1) applying the sample liquid to a device comprising a means through which the sample liquid can be transported, said means comprising a proximal end to which the sample liquid is applied and a distal end; 2) transporting the sample liquid towards the distal end;

3) supplying a reagent from a reagent zone between the proximal end and the distal end of the means to the sample liquid; 4) keeping the reagent and the sample liquid in contact for a predetermined reaction time;

5) passing the reagent and the sample liquid after the predetermined reaction time over a detection zone located at or downstream of the reagent zone; and 6) washing the detection zone using an absorber element at the downstream end of the detection zone; characterized in that after the predetermined reaction time the flow of sample liquid through the detection zone is increased by an absorber element capable of increasing the flow of sample liquid through the detection zone as the absorber element.
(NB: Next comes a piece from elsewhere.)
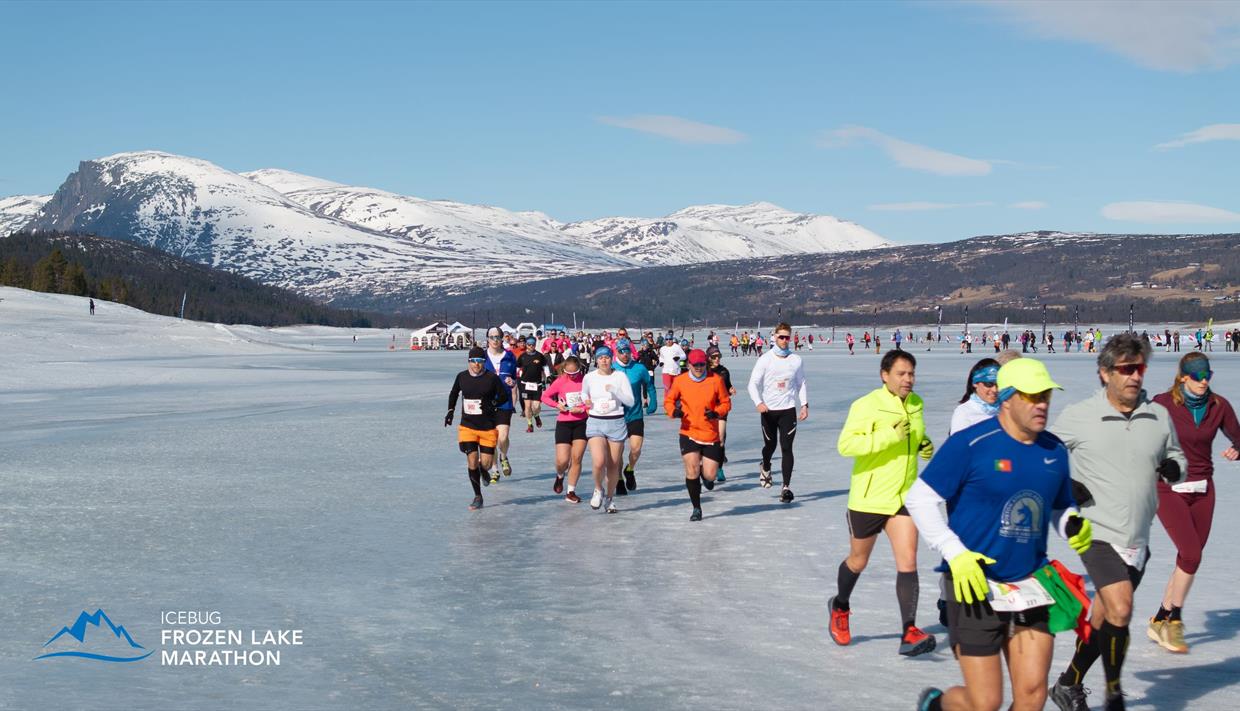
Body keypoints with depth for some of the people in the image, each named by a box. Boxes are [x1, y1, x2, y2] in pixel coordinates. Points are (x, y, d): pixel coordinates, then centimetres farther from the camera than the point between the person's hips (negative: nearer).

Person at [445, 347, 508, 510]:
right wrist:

10. Method according to claim 9, characterized in that the means comprises a conduit, and sample liquid is pushed through the conduit until the sample liquid is in con- tact with an absorbing zone, after which the device autono- ously maintains a flow for a predetermined time to allow a reaction to occur, after which the flow is increased to wash the detection zone.

11. Method according to claim 10, characterized in that a sample taker is used to push the sample liquid to the detection zone as the absorbing zone.

12. Method according to claim 11, characterized in that the sample taker is used to push the sample liquid to the absorber element as the absorbing zone.

13. Method according to any of the claims 10 to 12, characterized in that as the reagent a reagent is used that remains substantially in the reagent zone until the sample liquid reaches the detection zone.

14. Method according to claim 13, characterized in that as the reagent a reagent is used that remains substantially in the reagent zone until the sample liquid reaches the absorber element.